<<<<

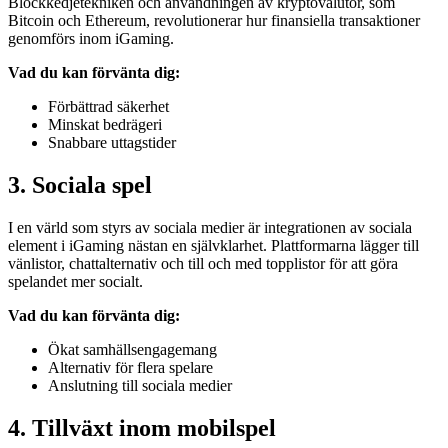
Blockkedjetekniken och användningen av kryptovalutor, som
Bitcoin och Ethereum, revolutionerar hur finansiella transaktioner
genomförs inom iGaming.
Vad du kan förvänta dig:
Förbättrad säkerhet
Minskat bedrägeri
Snabbare uttagstider
3. Sociala spel
I en värld som styrs av sociala medier är integrationen av sociala
element i iGaming nästan en självklarhet. Plattformarna lägger till
vänlistor, chattalternativ och till och med topplistor för att göra
spelandet mer socialt.
Vad du kan förvänta dig:
Ökat samhällsengagemang
Alternativ för flera spelare
Anslutning till sociala medier
4. Tillväxt inom mobilspel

>>>>

▶ **PROBLEM TO WORK ON**
The string "inom" marks the lines to copy; report each of them from the data above.

▶ **OUTPUT**
genomförs inom iGaming.
4. Tillväxt inom mobilspel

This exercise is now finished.